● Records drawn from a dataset
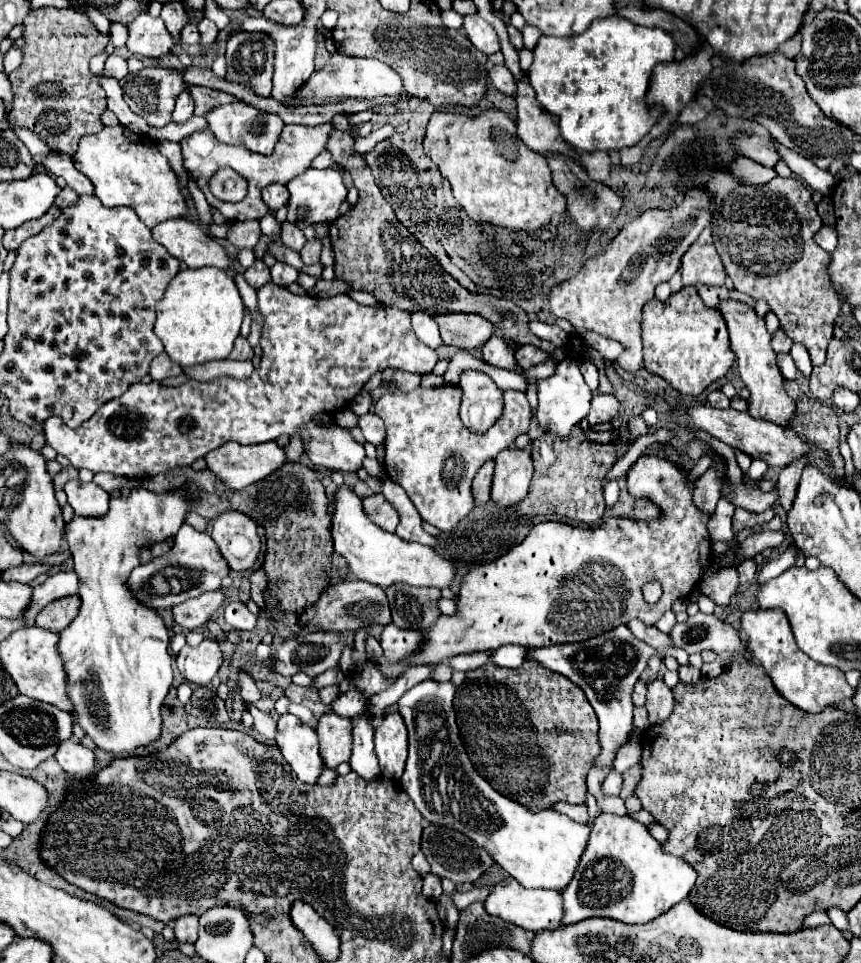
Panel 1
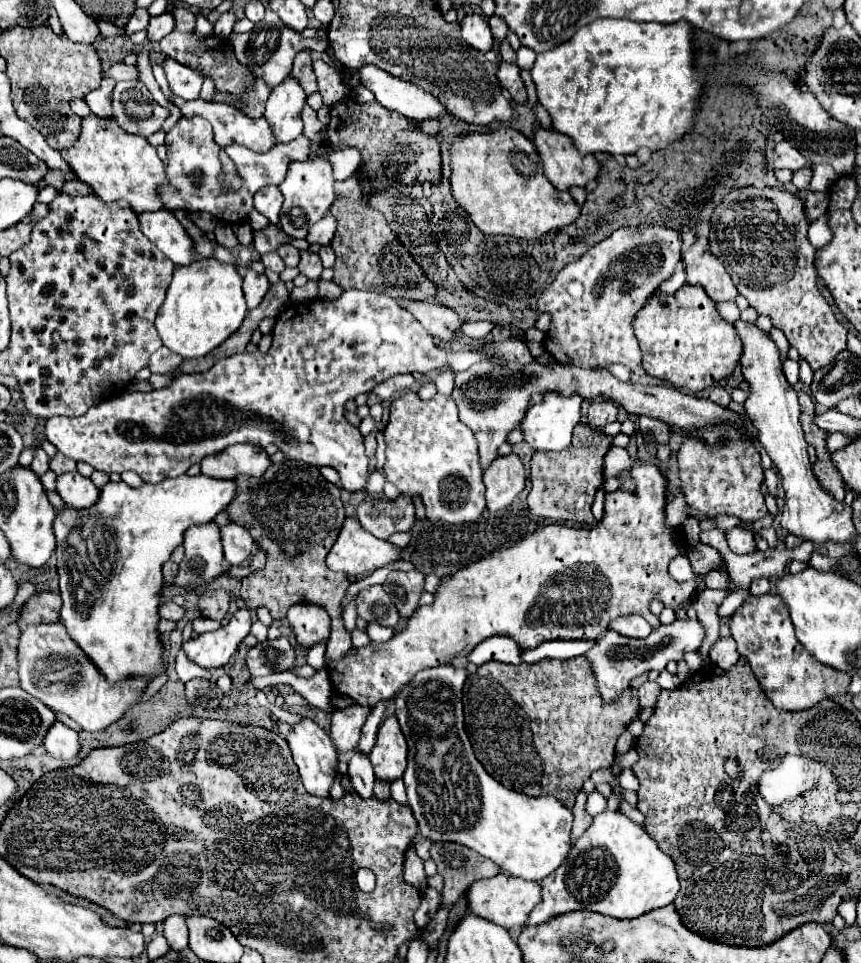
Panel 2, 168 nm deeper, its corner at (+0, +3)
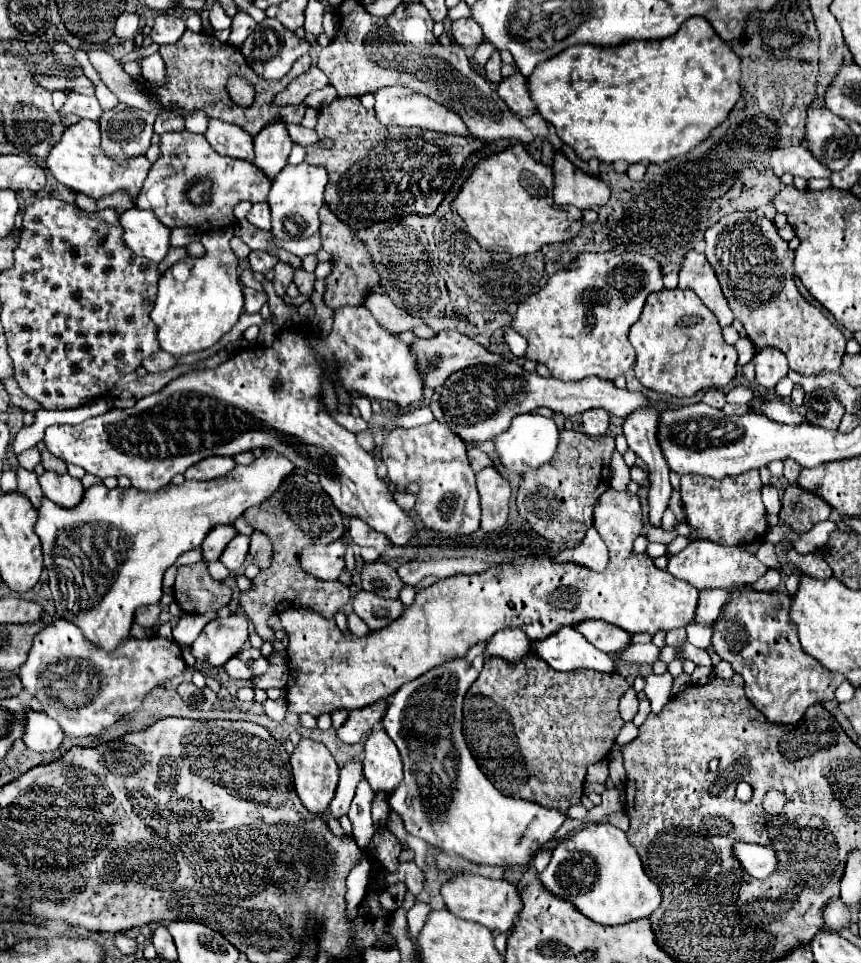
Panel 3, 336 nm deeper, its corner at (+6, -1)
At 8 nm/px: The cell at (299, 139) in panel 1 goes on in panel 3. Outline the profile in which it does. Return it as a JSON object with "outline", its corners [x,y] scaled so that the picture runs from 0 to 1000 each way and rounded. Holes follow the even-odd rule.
{"outline":[[[216,135],[188,139],[186,158],[186,164],[167,187],[158,214],[165,218],[177,218],[195,237],[218,235],[232,241],[244,241],[244,237],[260,237],[274,231],[269,218],[279,208],[288,208],[293,212],[309,210],[311,193],[316,189],[302,183],[297,172],[290,168],[256,162],[232,139]]]}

● Directions for this task
Every entry should be repeated verbatim, with the pictures left out.

● Task response
Panel 1
Panel 2, 168 nm deeper, its corner at (+0, +3)
Panel 3, 336 nm deeper, its corner at (+6, -1)
At 8 nm/px: The cell at (299, 139) in panel 1 goes on in panel 3. Outline the profile in which it does. Return it as a JSON object with "outline", its corners [x,y] scaled so that the picture runs from 0 to 1000 each way and rounded. Holes follow the even-odd rule.
{"outline":[[[216,135],[188,139],[186,158],[186,164],[167,187],[158,214],[165,218],[177,218],[195,237],[218,235],[232,241],[244,241],[244,237],[260,237],[274,231],[269,218],[279,208],[288,208],[293,212],[309,210],[311,193],[316,189],[302,183],[297,172],[290,168],[256,162],[232,139]]]}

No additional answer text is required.